- _Task to carry out_:
Your copy of the data should leave out the images and match everything else exactly.

- _Provided records_:
-----
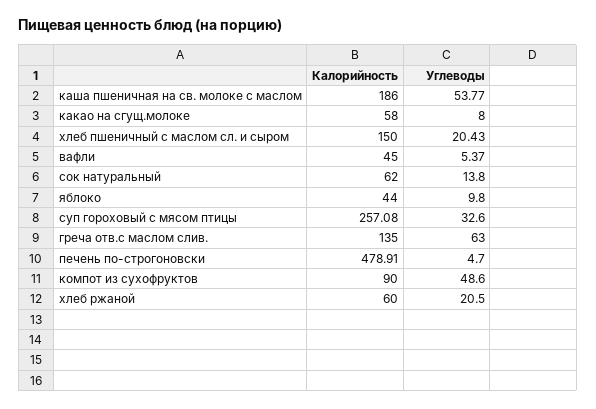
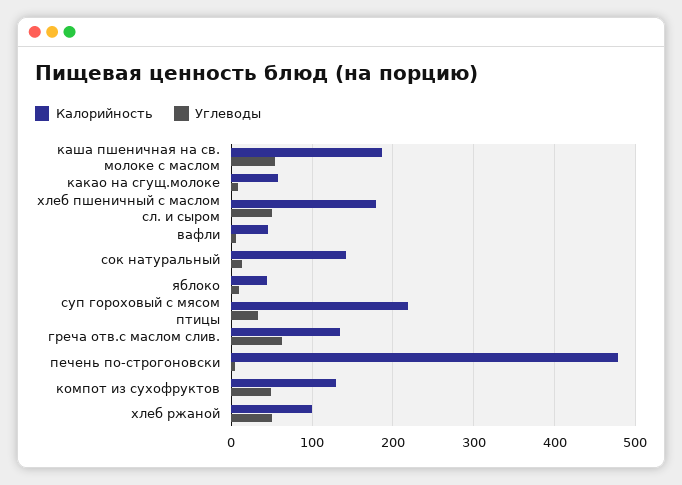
Калорийность, хлеб пшеничный с маслом сл. и сыром: 150 -> 180
Углеводы, хлеб пшеничный с маслом сл. и сыром: 20.43 -> 50
Калорийность, сок натуральный: 62 -> 140
Калорийность, суп гороховый с мясом птицы: 257.08 -> 220
Калорийность, компот из сухофруктов: 90 -> 130
Калорийность, хлеб ржаной: 60 -> 100
Углеводы, хлеб ржаной: 20.5 -> 50

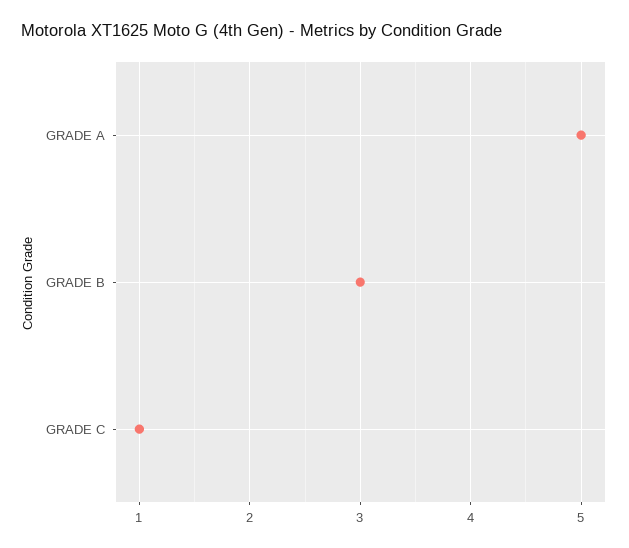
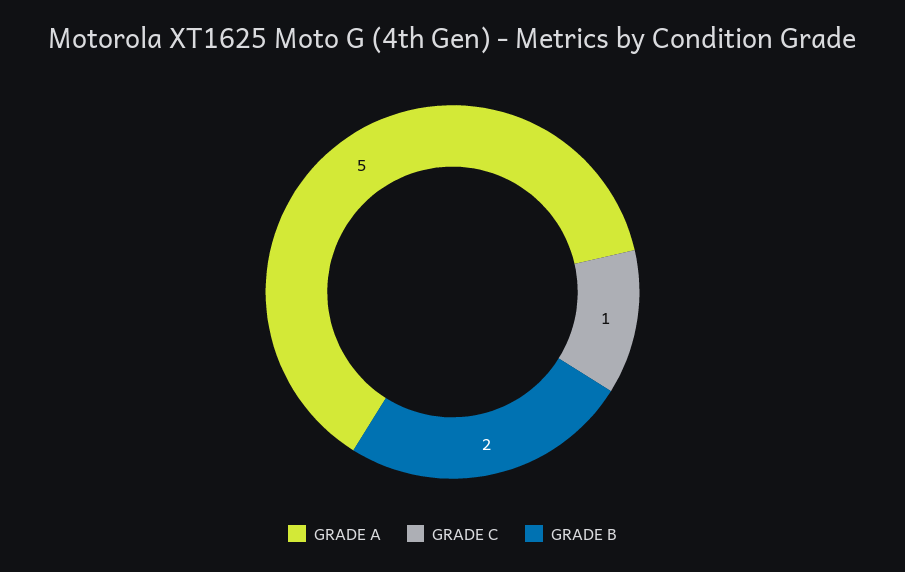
GRADE B: 3 -> 2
-----
- _Response to the exercise_:
Калорийность, хлеб пшеничный с маслом сл. и сыром: 150 -> 180
Углеводы, хлеб пшеничный с маслом сл. и сыром: 20.43 -> 50
Калорийность, сок натуральный: 62 -> 140
Калорийность, суп гороховый с мясом птицы: 257.08 -> 220
Калорийность, компот из сухофруктов: 90 -> 130
Калорийность, хлеб ржаной: 60 -> 100
Углеводы, хлеб ржаной: 20.5 -> 50

GRADE B: 3 -> 2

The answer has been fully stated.